Directive: Extract the text of every entry below exactly; leave images out.

Stored data:
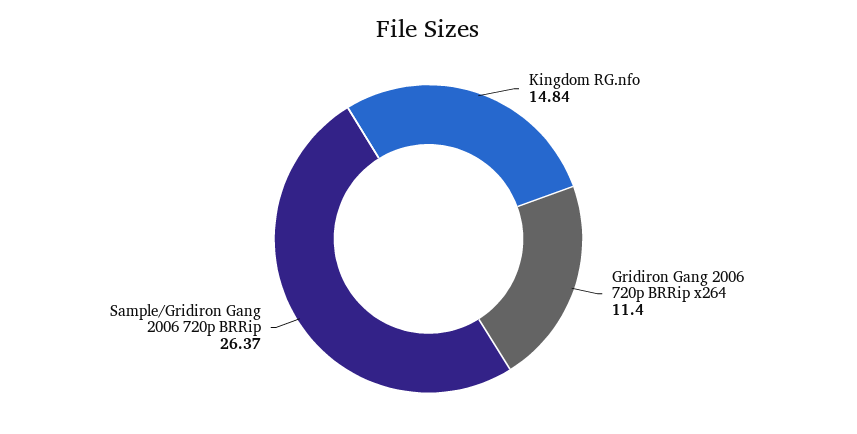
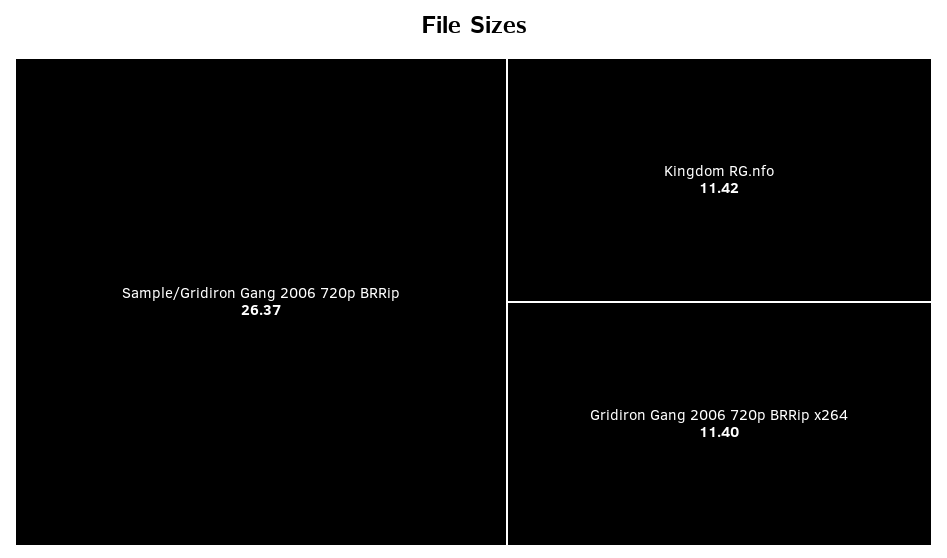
Kingdom RG.nfo: 14.84 -> 11.42

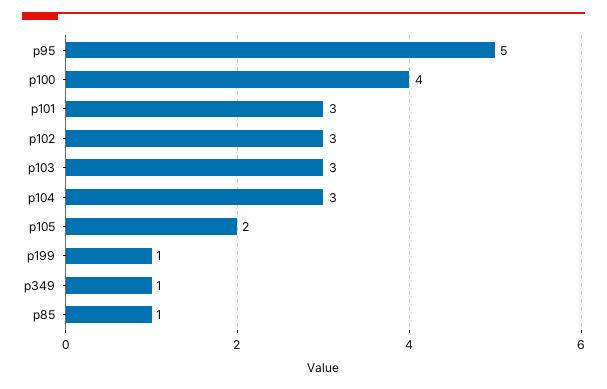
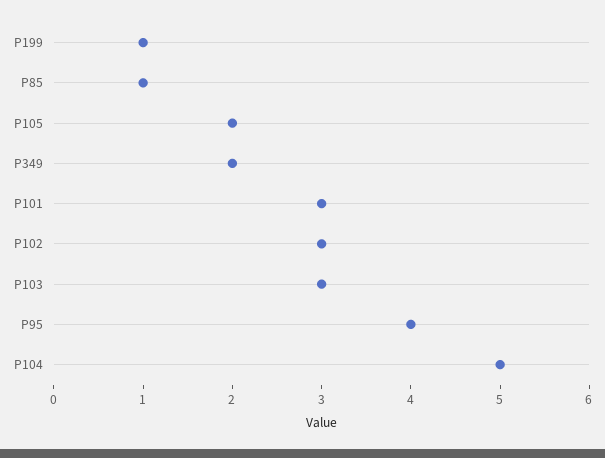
p95: 5 -> 4
p100: 4 -> none
p104: 3 -> 5
p349: 1 -> 2

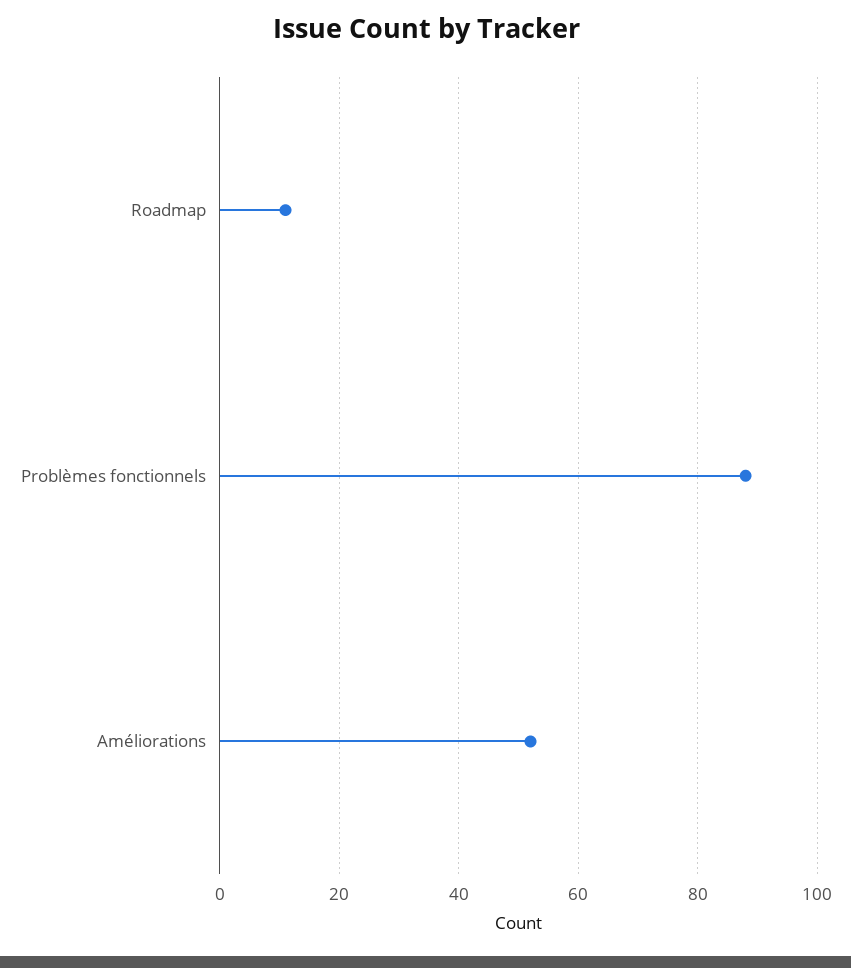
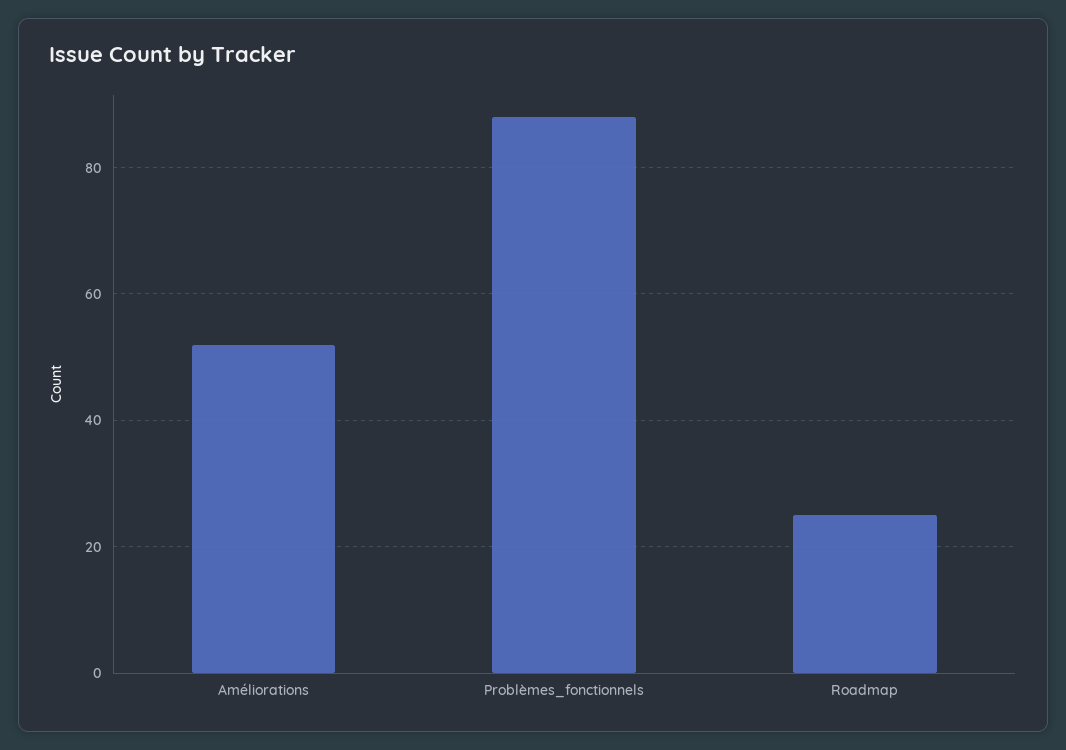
Roadmap: 10 -> 25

Exercise solution:
Kingdom RG.nfo: 14.84 -> 11.42

p95: 5 -> 4
p100: 4 -> none
p104: 3 -> 5
p349: 1 -> 2

Roadmap: 10 -> 25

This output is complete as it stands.